## PROBLEM STATEMENT
Nothing but the records, repeated word for word and free of pictures, belongs in the answer.

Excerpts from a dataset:

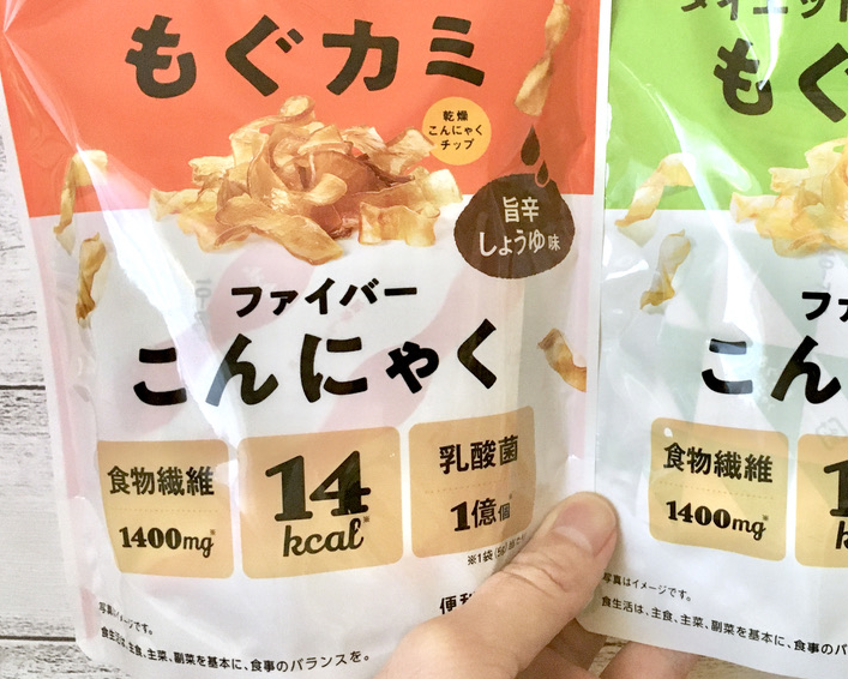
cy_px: 240
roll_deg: -0.1
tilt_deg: -23.7
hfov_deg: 43.9
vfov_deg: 36.2
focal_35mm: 41
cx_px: 594
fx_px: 1029
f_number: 2.2
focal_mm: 4.15
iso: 200
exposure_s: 1/17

## COMPLETED EXERCISE
cy_px: 240
roll_deg: -0.1
tilt_deg: -23.7
hfov_deg: 43.9
vfov_deg: 36.2
focal_35mm: 41
cx_px: 594
fx_px: 1029
f_number: 2.2
focal_mm: 4.15
iso: 200
exposure_s: 1/17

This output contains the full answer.